With perhaps over $30 billion from such initiatives-  that is, were they all implemented to the fullest extent – a surplus may even have been achieved for the coming year.  Though that would be a political objective; as in reality the precariousness of the world economy demands a more fiscally expansionist stance.   Gonski could have been implemented in full.  And comprehensive Aged Care insurance could have been rolled out on similar principles to Disability Care Australia.  Finally, resources could have been provided for the States – maintaining health funding; maintaining equity in provision of health services; providing further resources for public transport and other infrastructure without regressive user pays mechanisms or even privatisation of roads…

Policies of ‘small government’ will only lead to more Public Private Partnerships, and perhaps outright infrastructure privatisation for which consumers will pay the price. 

Instead, Labor should go to the election heralding further action on the social insurance front.  And while following through with its education and disability reforms, Labor must promise a multi-billion dollar annual investment (new money) for Aged Care services.

Indeed it is not too late for Labor to further re-emphasise social insurance as a central theme for the election.  If Abbott could be pressed to accept disability social insurance, the right kind of articulatory strategies by Labor could drive him to accept Aged Care insurance as well.  If Labor loses the election – but manages to dictate the policy agenda in such a manner – then even in electoral defeat it would comprise a kind of victory.
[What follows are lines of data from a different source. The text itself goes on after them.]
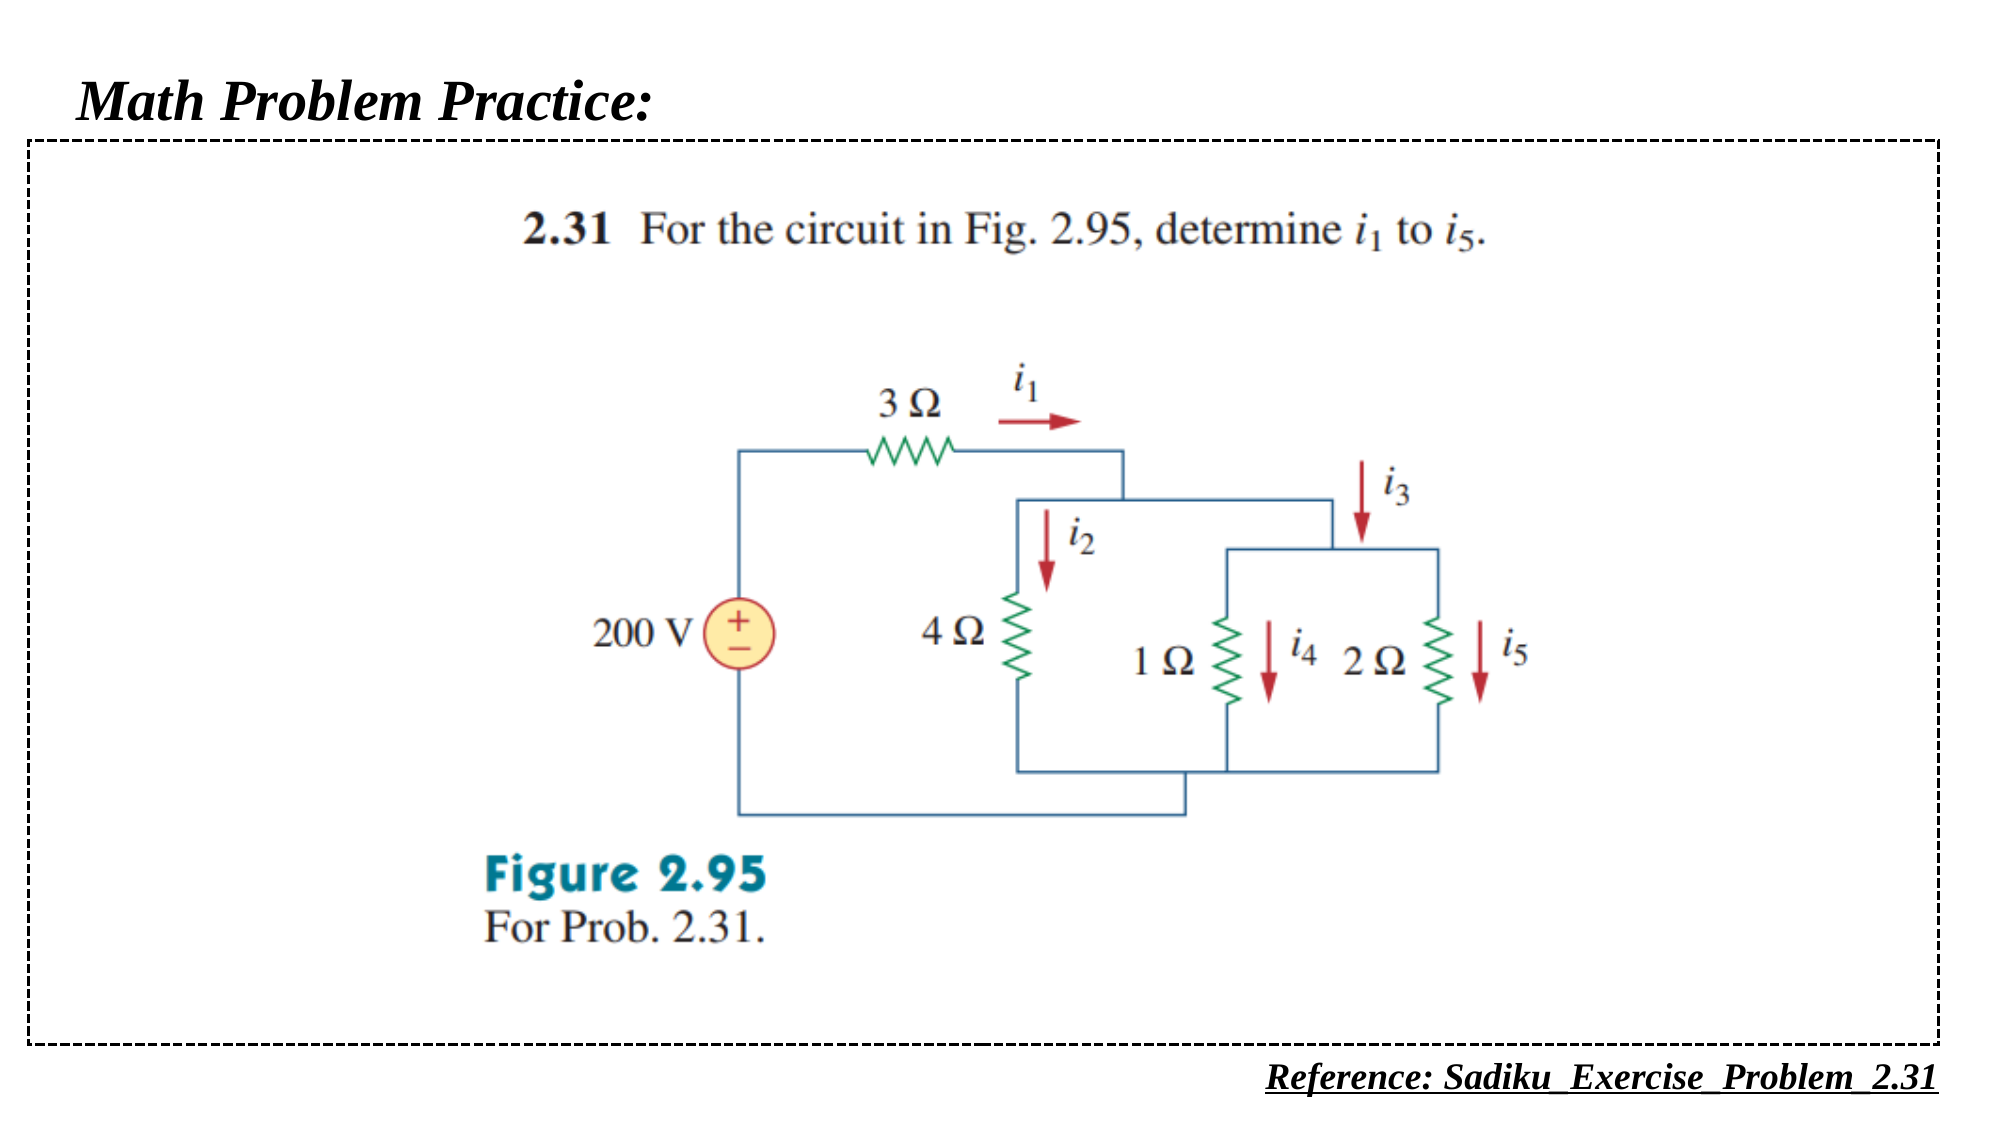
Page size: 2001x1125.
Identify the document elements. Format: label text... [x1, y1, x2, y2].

text_box Math Problem Practice: [61, 54, 709, 140]
text_box Reference: Sadiku_Exercise_Problem_2.31 [1250, 1044, 1955, 1105]
text_box [28, 140, 1940, 1046]
picture [410, 182, 1590, 963]
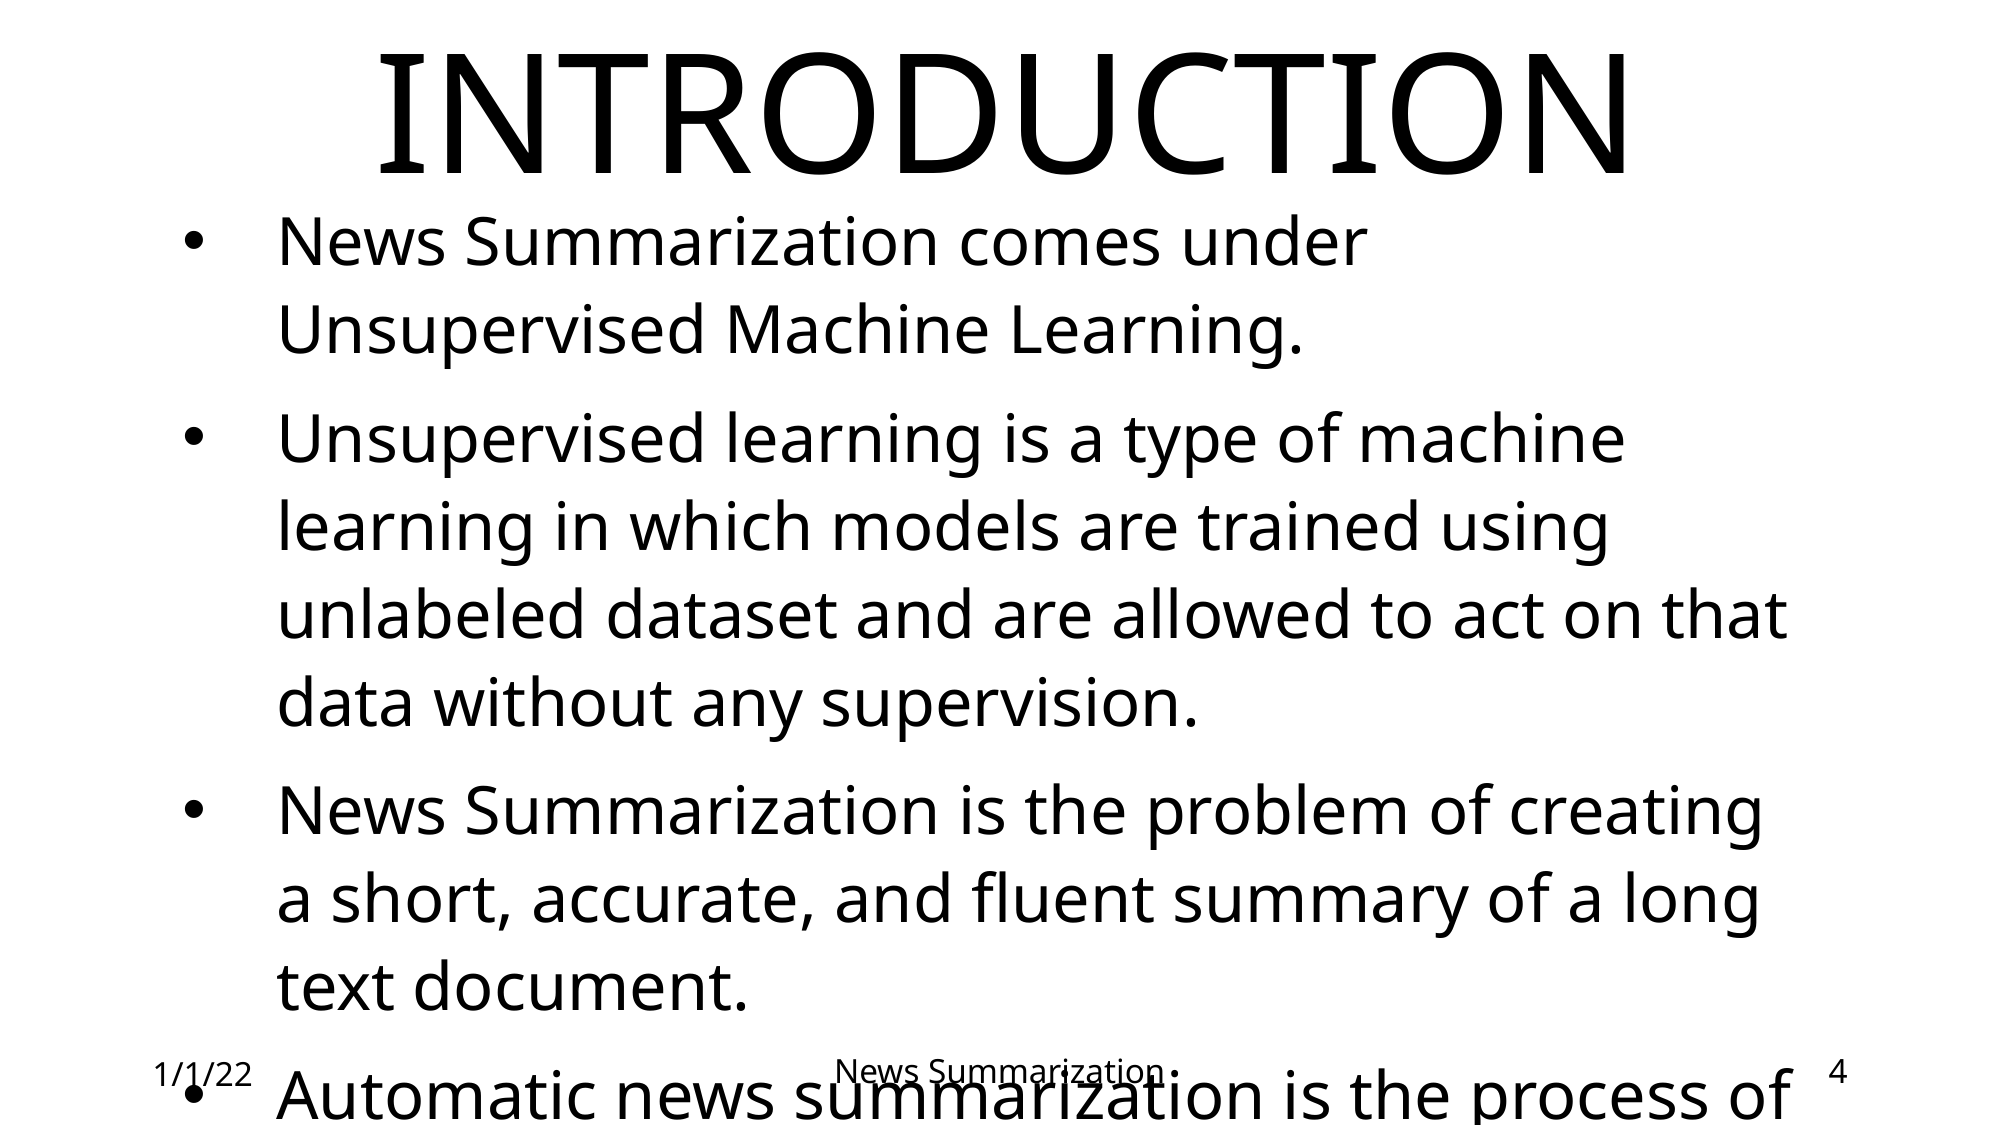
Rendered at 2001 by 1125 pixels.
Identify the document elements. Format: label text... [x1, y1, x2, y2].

footer News Summarization [662, 1042, 1338, 1103]
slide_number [137, 1042, 588, 1103]
text_box INTRODUCTION [226, 0, 1833, 215]
text_box News Summarization comes under Unsupervised Machine Learning. Unsupervised learning is a type of machine learning in which models are trained using unlabeled dataset and are allowed to act on that data without any supervision. News Summarization is the problem of creating a short, accurate, and fluent summary of a long text document. Automatic news summarization is the process of creating a short and coherent version of a longer document. The idea of automatic summarization work is to develop techniques by which a machine can generate summarize that successfully imitate summaries generated by human beings [167, 183, 1833, 997]
slide_number 4 [1412, 1042, 1863, 1103]
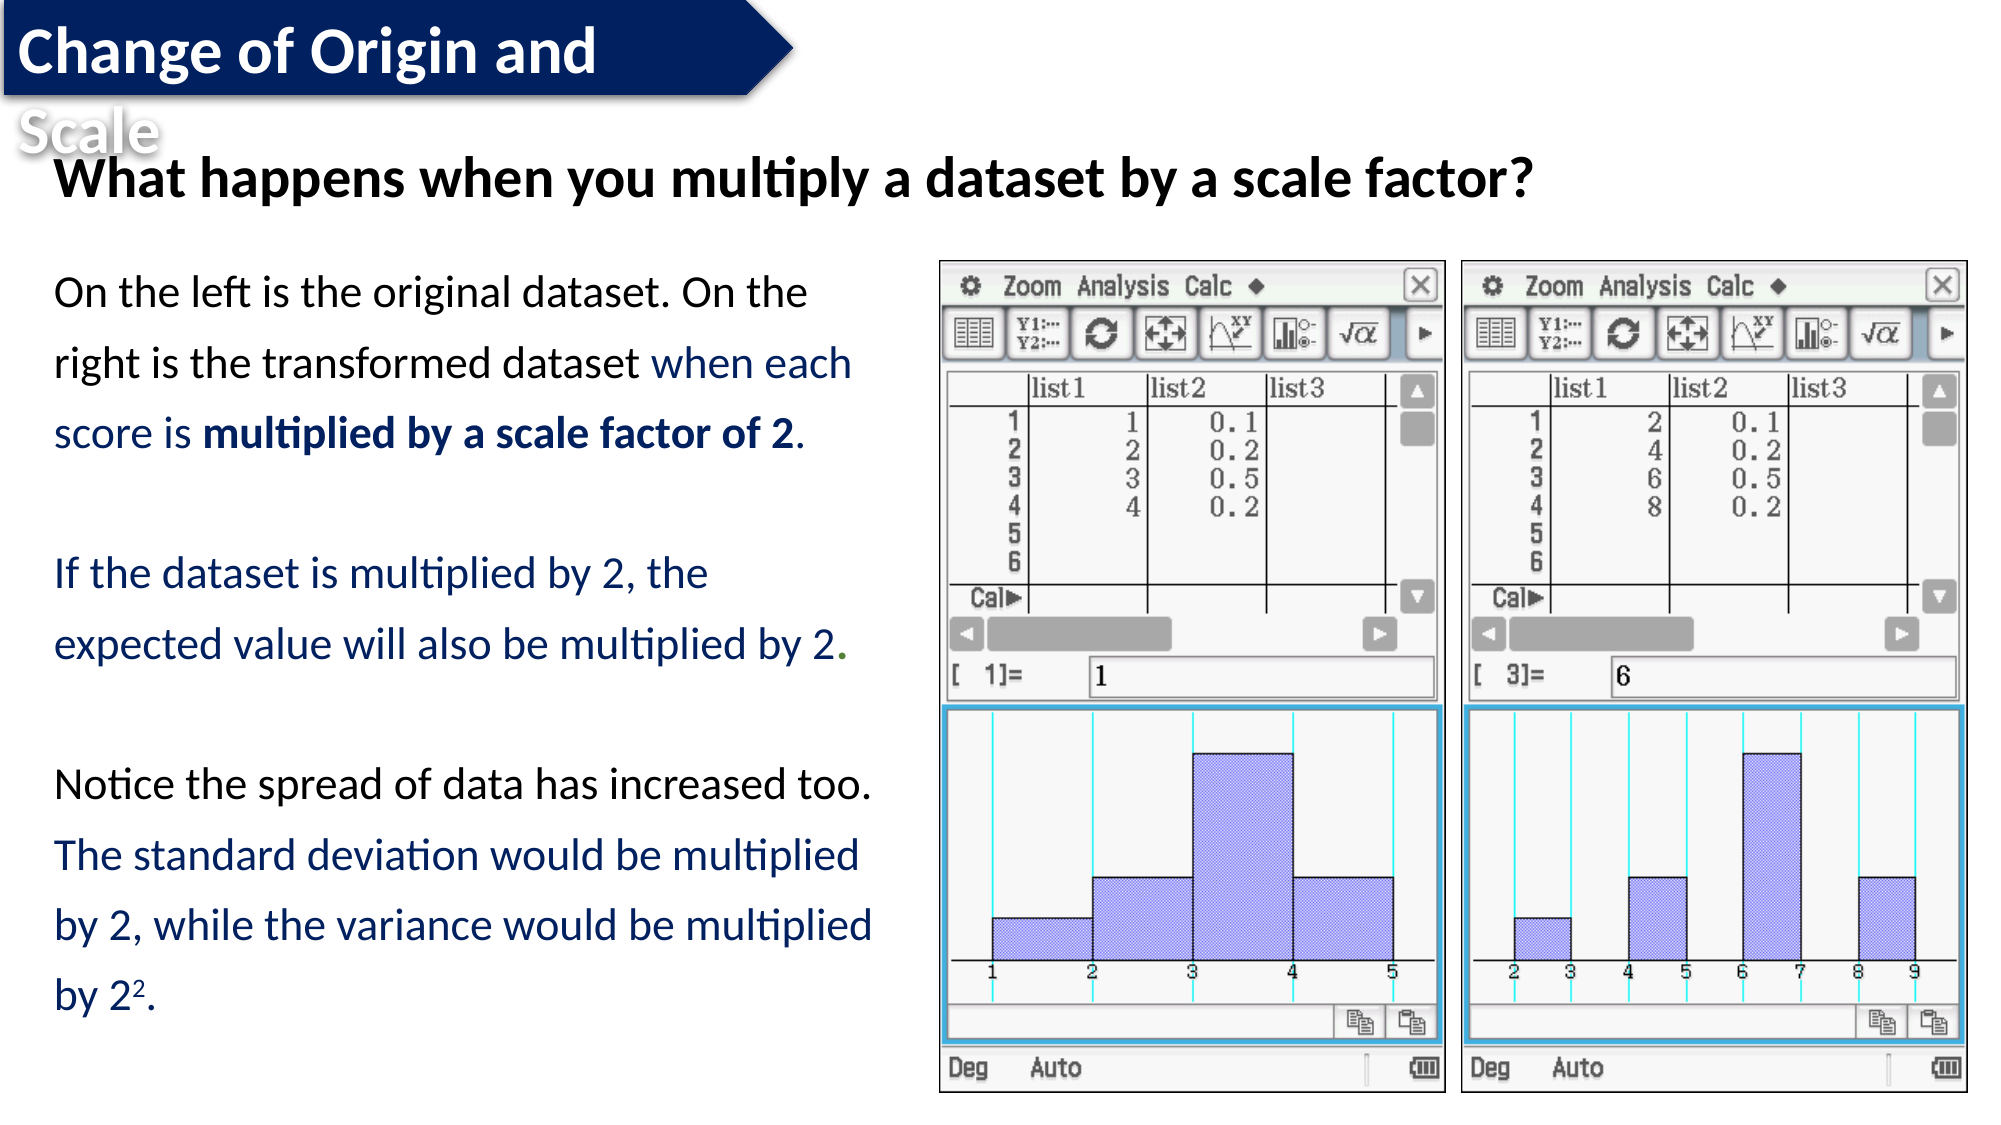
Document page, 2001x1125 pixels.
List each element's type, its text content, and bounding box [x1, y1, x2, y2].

text_box Change of Origin and Scale [4, 0, 793, 95]
picture [939, 260, 1446, 1093]
list What happens when you multiply a dataset by a scale factor? [39, 140, 1968, 1093]
text_box On the left is the original dataset. On the right is the transformed dataset when each score is multiplied by a scale factor of 2. If the dataset is multiplied by 2, the expected value will also be multiplied by 2. Notice the spread of data has increased too. The standard deviation would be multiplied by 2, while the variance would be multiplied by 22. [39, 260, 923, 1125]
picture [1461, 260, 1968, 1093]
The suffering of our aged citizens – especially those in high dependency care – is an obscenity to the extent it could be ameliorated – but is not – because of ‘other priorities’.   I have argued for such action in previous articles here – and for any who have not read this material yet I urge them to read the following:


Again: There is relief that (in Julia Gillard’s words) Labor “has not cut to the bone”.  But the Budget is not all that is could have been, nor what it should have been.   Failing to extensively reform superannuation concessions was the key capitulation in the face of vested interests..  Hopefully, though, Labor will press the themes of tax reform , social insurance and social wage expansion further in the following months, and seek a mandate for progressive change.